STP113-001 Stepper Motor on S-5 Robot Losing Position on J3 Axis
Industrial Robotics & Maintenance Parts case CASE-00026
Description
We have an S-5 robot on our assembly line, used for a pick-and-place operation. The J3 axis, which uses the NXB-SRV-STP113-001 stepper motor, has started exhibiting positional drift. Over the course of about 50-60 cycles, the axis drifts by approximately 1.5 degrees, causing the gripper to misalign with the target fixture. We've confirmed there is no mechanical slippage in the gearbox or couplings. When we try to increase the driver current to compensate, the motor overheats, reaching temperatures above 85°C, without solving the drift. The robot controller occasionally flags a following error, but not consistently. The issue is causing intermittent production failures and requires us to re-home the robot every hour. We suspect the motor may be failing or is no longer able to provide the required holding torque for this application.
Symptoms
- Progressive positional drift on J3 axis over several cycles.

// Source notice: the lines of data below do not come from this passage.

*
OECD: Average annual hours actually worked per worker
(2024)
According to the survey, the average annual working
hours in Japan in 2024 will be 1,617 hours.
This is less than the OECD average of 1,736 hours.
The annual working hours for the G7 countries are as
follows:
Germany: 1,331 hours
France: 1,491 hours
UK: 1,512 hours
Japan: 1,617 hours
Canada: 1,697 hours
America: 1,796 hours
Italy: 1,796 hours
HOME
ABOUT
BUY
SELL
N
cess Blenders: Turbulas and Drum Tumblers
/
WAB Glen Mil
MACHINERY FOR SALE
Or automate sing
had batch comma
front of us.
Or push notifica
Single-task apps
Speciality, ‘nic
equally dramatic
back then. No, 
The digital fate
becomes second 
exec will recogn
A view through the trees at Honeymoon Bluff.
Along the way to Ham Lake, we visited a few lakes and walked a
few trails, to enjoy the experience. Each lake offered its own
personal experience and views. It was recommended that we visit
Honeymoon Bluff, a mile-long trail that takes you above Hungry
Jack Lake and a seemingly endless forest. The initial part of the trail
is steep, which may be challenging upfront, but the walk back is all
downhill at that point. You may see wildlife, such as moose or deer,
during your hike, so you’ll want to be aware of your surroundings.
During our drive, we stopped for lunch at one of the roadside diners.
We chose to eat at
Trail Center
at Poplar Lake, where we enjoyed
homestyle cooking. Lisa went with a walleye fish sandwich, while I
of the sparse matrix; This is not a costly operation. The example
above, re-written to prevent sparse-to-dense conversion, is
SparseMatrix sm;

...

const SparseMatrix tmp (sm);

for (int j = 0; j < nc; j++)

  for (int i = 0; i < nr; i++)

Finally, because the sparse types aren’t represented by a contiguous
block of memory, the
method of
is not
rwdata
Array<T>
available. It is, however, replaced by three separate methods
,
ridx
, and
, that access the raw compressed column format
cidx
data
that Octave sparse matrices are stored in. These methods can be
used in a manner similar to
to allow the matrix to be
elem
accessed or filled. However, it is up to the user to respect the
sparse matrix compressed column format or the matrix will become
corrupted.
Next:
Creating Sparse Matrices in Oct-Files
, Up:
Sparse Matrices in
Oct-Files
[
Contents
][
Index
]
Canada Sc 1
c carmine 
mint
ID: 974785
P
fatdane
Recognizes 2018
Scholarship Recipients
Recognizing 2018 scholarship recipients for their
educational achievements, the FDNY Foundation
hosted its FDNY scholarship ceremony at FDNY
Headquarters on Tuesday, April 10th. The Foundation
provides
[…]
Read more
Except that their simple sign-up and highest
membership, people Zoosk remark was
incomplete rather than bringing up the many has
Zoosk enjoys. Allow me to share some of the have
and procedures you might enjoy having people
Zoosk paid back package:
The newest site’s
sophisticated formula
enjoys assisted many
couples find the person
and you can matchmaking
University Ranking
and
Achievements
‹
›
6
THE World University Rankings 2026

- Audible 'clicking' or 'skipping' sound from the motor under high acceleration.
- Motor housing temperature exceeds 85°C when driver current is increased.
- Robot fails to place components accurately in the target fixture.
Resolution
Investigation determined the STP113-001 motor was not faulty. The root cause was an overly aggressive motion profile configured in the robot controller for the J3 axis. The combination of high microstepping (1/32) and a steep acceleration ramp demanded more instantaneous torque than the motor could provide at that speed, causing it to lose steps intermittently. By reducing the microstep resolution to 1/16, more torque is available per full step. Additionally, softening the acceleration ramp prevents the motor from stalling during rapid directional changes. These configuration adjustments brought the motor's operation back within its performance curve, resolving the positional drift without requiring hardware replacement.
Resolution Steps
- Connect to the robot controller using the NexBot Service Terminal software.
- Navigate to the Motion Configuration > Axis Parameters > J3 menu.
- Verify the motor model selected is STP113-001.
- Reduce the 'Microstep Resolution' setting from 1/32 to 1/16 to increase available torque per step.
- Decrease the 'Max Acceleration' parameter for J3 from 1500 rad/s² to 1200 rad/s².
- Save the new configuration and reboot the controller.
- Run the 'Axis Calibration' routine for the J3 axis.
- Execute the production cycle for 100 repetitions and verify positional accuracy is maintained.